ISLAMIC STATES: Plan to measure university standards
Performance measurement plans were adopted by the 38th session of the Organisation of Islamic Cooperation's (OIC's) Council of Foreign Ministers, held in Kazakhstan, and included in its resolutions linked to the Astana Declaration of 30 June.
The introduction of key performance indicators for universities in the Islamic world, based on the system used by the University Rankings of the Islamic Countries, is part of the ongoing response to the organisation's 10-year programme of action, which calls for performance reviews of OIC-affiliated universities to improve their effectiveness and efficiency.
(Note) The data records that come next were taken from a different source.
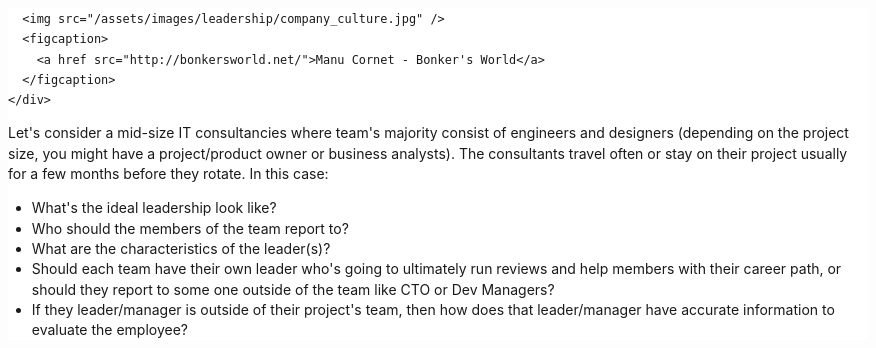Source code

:       <img src="/assets/images/leadership/company_culture.jpg" />
      <figcaption>
        <a href src="http://bonkersworld.net/">Manu Cornet - Bonker's World</a>
      </figcaption>
    </div>
  </div>
  <p>
    Let's consider a mid-size IT consultancies where team's majority consist of engineers and designers (depending on the project size, you might have a project/product owner or business analysts). The consultants travel often or stay on their project usually for a few months before they rotate. In this case:
    <ul>
      <li>What's the ideal leadership look like? </li>
      <li>Who should the members of the team report to?</li>
      <li>What are the characteristics of the leader(s)?</li>
      <li>Should each team have their own leader who's going to ultimately run reviews and help members with their career path, or should they report to some one outside of the team like CTO or Dev Managers?</li>
      <li>If they leader/manager is outside of their project's team, then how does that leader/manager have accurate information to evaluate the employee?</li>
It will serve as a tool for promoting excellence and enhancing quality measures across member states' universities as well as providing guidance and criteria for Islamic universities seeking support in competing with world-class universities.
The classification system of the Islamic World Science Citation Centre will be applied to universities in all member states. The key performance indicators cover research (50%) and education (35%) performance, international outlook (7%), facilities (3%) and socio-economic impact (5%).
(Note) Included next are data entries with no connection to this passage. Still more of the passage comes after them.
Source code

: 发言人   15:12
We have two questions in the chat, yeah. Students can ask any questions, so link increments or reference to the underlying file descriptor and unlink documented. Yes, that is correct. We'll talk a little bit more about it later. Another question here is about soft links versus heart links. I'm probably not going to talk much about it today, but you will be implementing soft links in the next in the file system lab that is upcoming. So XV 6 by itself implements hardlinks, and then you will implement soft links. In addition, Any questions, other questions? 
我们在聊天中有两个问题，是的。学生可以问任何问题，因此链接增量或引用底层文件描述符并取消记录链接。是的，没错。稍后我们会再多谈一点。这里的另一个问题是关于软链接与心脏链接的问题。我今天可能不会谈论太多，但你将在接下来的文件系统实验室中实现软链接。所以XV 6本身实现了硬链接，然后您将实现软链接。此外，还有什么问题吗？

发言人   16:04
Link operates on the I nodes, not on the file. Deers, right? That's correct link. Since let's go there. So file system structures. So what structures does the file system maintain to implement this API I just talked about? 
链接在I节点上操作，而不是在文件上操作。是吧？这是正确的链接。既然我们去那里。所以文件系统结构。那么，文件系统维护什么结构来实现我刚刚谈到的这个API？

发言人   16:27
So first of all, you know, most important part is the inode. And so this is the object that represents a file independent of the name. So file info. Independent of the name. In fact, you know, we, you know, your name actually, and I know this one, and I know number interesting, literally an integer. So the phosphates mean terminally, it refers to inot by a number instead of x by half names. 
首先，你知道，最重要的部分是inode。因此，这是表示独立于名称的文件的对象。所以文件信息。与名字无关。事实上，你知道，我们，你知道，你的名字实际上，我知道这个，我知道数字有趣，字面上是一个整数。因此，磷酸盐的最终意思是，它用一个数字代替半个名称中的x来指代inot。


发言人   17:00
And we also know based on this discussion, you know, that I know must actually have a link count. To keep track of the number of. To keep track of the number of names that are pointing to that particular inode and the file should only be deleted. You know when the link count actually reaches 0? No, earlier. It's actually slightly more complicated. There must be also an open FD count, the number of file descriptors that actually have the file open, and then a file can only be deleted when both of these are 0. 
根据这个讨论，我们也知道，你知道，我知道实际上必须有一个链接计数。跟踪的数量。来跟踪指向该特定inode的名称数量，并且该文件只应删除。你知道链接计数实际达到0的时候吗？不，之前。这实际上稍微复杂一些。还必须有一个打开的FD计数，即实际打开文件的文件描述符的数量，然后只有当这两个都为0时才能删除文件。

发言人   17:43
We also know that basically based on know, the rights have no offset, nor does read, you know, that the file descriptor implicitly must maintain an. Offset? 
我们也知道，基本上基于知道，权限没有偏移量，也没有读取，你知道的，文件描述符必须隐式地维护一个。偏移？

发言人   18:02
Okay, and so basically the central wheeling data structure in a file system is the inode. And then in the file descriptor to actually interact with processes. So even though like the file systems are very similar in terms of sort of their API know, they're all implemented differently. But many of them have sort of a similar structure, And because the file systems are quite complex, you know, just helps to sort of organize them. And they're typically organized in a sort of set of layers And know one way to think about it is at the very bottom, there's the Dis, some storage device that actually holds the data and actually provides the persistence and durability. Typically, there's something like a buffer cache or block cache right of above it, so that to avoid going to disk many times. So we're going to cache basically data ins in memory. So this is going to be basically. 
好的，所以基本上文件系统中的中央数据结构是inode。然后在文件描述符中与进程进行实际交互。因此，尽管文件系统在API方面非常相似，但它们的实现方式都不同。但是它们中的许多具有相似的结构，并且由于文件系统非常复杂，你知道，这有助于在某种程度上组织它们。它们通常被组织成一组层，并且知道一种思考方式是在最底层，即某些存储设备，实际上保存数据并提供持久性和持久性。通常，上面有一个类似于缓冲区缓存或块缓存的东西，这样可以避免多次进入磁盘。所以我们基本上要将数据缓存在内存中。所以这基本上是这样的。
They will include the number of patents granted to universities, and research quality, performance and volume and its rate of growth. Education indicators will include the number of faculty members with awards, highly cited researchers, the proportion of faculty members with a PhD, ratio of faculty to students, ratio of postgraduate students, rate of growth of postgraduate students and students wining international Olympiads.
International outlook will be measured using the following indicators: ratio of international faculty to total faculty; ratio of international students to total students; ratio of faculty members with foreign PhDs; faculty members with PhDs; international conferences organised; and the numbers of international exchange programmes and beneficiaries.
Facilities will be measured by indicators including number of book titles per student, number of journals and periodicals accessible, and number of research institutes and centres. Socio-economic impact will be measured by calculating contracts and consultancies incomes, lifelong learning courses, entrepreneurship programmes and industrial linkages, as well as the number of incubated projects and spin-off companies
The results of measuring the performance of universities in Islamic countries will be presented at an extraordinary Islamic conference of ministers of higher education and scientific research, to be hosted by Saudi Arabia later this year.
Hassanuddeen Abd Aziz, dean of the Centre for Postgraduate Studies at the International Islamic University Malaysia, told University World News: "It is a good step in a long road for reforming universities in the Islamic world."
But Hilmi Salem, Director General of Applied Sciences and Engineering Research Centres at the Palestine Technical University, said: "These university performance indicators are just re-inventing a broken wheel. It imitates global university ranking systems, as it focuses significantly on research, but at the same time gives little attention to socio-economic impact, which is one of the main roles of universities towards society's development."
He suggested employability as a good indicator for the outcome of education and research skills acquired. "With graduate unemployment being one of the main reasons for the Arab revolutions, employability must be added to the strategic indicators for measuring performance of universities."